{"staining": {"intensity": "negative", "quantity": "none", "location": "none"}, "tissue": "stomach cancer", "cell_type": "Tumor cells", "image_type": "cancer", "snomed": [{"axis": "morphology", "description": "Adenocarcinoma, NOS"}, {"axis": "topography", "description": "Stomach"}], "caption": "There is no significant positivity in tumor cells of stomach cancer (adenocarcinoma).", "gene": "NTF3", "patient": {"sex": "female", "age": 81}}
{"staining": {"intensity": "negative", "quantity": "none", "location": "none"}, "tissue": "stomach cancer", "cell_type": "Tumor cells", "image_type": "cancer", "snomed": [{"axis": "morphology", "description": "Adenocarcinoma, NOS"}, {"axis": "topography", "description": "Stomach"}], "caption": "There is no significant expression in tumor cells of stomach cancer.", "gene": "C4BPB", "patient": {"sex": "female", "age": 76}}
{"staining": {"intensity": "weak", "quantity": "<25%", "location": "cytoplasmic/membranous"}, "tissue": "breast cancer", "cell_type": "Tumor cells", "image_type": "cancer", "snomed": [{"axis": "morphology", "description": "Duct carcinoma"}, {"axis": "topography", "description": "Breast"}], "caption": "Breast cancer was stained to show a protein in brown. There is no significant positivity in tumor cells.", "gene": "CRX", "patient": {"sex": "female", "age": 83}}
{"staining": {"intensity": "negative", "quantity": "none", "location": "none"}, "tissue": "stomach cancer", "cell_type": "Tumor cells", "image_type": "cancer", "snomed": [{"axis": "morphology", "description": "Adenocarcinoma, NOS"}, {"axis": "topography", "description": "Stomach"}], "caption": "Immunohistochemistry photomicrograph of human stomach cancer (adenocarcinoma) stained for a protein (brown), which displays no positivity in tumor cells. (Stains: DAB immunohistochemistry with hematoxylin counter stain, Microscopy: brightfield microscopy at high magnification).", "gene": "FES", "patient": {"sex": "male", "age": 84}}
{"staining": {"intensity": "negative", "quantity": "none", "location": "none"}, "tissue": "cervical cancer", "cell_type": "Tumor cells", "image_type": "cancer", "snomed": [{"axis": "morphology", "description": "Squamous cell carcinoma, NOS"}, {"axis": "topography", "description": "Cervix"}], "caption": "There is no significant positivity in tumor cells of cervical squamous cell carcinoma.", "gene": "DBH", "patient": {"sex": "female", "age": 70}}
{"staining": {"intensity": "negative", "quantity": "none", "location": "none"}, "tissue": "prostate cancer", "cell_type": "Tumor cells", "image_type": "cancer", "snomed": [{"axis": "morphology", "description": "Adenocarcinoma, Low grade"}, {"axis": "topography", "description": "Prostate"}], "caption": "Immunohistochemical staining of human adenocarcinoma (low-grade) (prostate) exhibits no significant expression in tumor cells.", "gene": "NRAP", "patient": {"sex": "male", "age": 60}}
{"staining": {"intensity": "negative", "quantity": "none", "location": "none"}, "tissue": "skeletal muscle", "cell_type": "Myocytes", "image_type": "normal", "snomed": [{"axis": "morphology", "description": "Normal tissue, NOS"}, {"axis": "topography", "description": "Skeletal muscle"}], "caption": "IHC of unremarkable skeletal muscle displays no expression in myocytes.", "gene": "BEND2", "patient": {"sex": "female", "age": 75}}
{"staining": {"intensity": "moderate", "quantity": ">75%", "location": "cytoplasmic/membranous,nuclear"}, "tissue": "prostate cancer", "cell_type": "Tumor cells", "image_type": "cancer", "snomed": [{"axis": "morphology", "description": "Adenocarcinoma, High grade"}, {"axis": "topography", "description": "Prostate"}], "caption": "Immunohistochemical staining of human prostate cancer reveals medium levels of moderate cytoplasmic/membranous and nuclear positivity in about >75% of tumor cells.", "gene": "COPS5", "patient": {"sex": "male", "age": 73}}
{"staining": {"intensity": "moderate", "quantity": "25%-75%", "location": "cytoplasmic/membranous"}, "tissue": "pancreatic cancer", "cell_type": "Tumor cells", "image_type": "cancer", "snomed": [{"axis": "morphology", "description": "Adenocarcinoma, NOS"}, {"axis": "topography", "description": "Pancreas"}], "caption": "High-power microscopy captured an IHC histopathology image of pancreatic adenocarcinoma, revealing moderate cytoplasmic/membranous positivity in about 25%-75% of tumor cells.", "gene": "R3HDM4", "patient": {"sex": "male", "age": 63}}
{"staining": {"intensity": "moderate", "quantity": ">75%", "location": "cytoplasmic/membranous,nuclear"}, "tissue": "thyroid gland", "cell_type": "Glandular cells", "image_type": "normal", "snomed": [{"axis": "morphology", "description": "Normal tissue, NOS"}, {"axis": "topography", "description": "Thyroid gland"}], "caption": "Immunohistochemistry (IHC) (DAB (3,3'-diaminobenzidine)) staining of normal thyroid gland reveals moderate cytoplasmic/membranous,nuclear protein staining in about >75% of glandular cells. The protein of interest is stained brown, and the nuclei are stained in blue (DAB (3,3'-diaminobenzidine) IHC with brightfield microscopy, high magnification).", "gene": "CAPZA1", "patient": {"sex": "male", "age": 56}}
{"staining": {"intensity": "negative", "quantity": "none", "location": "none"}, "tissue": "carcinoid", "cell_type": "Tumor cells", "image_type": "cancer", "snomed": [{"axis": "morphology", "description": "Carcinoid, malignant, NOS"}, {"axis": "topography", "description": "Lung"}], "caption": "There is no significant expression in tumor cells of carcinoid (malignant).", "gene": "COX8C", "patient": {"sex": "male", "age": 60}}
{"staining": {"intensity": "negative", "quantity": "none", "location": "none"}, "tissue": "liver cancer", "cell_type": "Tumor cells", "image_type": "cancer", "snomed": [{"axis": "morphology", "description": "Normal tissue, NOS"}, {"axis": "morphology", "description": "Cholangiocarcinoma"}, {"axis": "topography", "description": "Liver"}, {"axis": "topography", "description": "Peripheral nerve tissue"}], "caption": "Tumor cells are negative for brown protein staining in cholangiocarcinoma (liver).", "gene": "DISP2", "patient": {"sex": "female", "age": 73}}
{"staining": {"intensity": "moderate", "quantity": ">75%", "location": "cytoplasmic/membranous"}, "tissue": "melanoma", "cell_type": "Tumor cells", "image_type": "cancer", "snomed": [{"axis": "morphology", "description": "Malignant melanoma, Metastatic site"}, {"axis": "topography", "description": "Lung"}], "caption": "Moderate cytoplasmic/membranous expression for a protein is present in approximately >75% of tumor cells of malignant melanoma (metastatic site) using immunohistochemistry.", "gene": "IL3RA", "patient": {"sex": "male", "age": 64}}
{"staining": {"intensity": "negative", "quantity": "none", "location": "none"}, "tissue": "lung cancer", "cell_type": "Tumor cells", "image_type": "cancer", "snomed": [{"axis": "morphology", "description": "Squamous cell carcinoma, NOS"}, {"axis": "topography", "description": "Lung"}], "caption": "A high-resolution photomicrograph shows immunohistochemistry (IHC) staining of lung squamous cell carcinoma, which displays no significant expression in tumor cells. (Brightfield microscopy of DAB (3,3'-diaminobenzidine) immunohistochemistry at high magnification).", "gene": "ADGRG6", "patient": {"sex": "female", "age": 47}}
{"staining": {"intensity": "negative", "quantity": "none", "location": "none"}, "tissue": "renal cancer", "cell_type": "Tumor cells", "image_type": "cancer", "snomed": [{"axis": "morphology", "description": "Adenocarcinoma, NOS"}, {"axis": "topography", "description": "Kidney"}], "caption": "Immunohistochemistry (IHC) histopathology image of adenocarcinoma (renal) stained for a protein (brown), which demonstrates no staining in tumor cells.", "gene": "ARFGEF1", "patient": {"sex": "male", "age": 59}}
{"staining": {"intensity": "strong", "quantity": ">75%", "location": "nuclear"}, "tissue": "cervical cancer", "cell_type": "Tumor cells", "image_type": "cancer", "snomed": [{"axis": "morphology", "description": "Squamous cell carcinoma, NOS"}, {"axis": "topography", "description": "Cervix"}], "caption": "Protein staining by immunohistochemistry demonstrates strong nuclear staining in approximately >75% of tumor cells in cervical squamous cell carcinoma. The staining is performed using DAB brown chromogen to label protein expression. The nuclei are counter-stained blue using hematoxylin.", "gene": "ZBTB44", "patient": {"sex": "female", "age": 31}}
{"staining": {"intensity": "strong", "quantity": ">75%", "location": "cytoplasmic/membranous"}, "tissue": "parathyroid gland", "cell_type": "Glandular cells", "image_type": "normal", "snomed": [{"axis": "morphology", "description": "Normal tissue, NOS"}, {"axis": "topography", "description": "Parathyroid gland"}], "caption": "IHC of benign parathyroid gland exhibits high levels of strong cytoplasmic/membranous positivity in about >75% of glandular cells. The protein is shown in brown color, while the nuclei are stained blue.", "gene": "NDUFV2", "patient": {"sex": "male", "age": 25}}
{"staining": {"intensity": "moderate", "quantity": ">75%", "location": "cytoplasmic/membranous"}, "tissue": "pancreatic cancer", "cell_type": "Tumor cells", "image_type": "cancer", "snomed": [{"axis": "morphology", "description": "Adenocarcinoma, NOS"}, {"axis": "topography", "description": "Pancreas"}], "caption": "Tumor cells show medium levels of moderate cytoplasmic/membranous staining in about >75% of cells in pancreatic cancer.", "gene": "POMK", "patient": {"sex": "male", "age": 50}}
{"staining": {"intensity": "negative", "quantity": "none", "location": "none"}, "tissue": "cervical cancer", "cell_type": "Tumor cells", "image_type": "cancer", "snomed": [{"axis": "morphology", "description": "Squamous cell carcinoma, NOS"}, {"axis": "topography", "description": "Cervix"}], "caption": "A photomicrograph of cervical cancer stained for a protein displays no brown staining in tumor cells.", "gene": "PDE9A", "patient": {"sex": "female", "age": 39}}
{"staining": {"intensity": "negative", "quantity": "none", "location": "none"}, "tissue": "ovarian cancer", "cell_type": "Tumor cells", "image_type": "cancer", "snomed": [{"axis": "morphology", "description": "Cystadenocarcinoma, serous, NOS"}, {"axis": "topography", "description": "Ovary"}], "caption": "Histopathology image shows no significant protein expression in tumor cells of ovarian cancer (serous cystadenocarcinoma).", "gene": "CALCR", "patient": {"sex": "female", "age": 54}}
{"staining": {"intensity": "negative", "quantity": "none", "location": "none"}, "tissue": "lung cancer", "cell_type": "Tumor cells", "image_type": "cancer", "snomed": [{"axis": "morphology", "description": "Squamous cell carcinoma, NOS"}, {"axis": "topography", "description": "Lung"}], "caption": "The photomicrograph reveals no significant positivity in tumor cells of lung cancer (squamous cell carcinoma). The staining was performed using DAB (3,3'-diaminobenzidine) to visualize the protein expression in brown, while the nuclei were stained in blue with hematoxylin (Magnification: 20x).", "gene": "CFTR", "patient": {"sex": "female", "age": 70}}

WHAT YOU NEED TO DO:
Using the listing above, pull out all lines that hold the word "Prostate".

EXERCISE SOLUTION:
{"staining": {"intensity": "negative", "quantity": "none", "location": "none"}, "tissue": "prostate cancer", "cell_type": "Tumor cells", "image_type": "cancer", "snomed": [{"axis": "morphology", "description": "Adenocarcinoma, Low grade"}, {"axis": "topography", "description": "Prostate"}], "caption": "Immunohistochemical staining of human adenocarcinoma (low-grade) (prostate) exhibits no significant expression in tumor cells.", "gene": "NRAP", "patient": {"sex": "male", "age": 60}}
{"staining": {"intensity": "moderate", "quantity": ">75%", "location": "cytoplasmic/membranous,nuclear"}, "tissue": "prostate cancer", "cell_type": "Tumor cells", "image_type": "cancer", "snomed": [{"axis": "morphology", "description": "Adenocarcinoma, High grade"}, {"axis": "topography", "description": "Prostate"}], "caption": "Immunohistochemical staining of human prostate cancer reveals medium levels of moderate cytoplasmic/membranous and nuclear positivity in about >75% of tumor cells.", "gene": "COPS5", "patient": {"sex": "male", "age": 73}}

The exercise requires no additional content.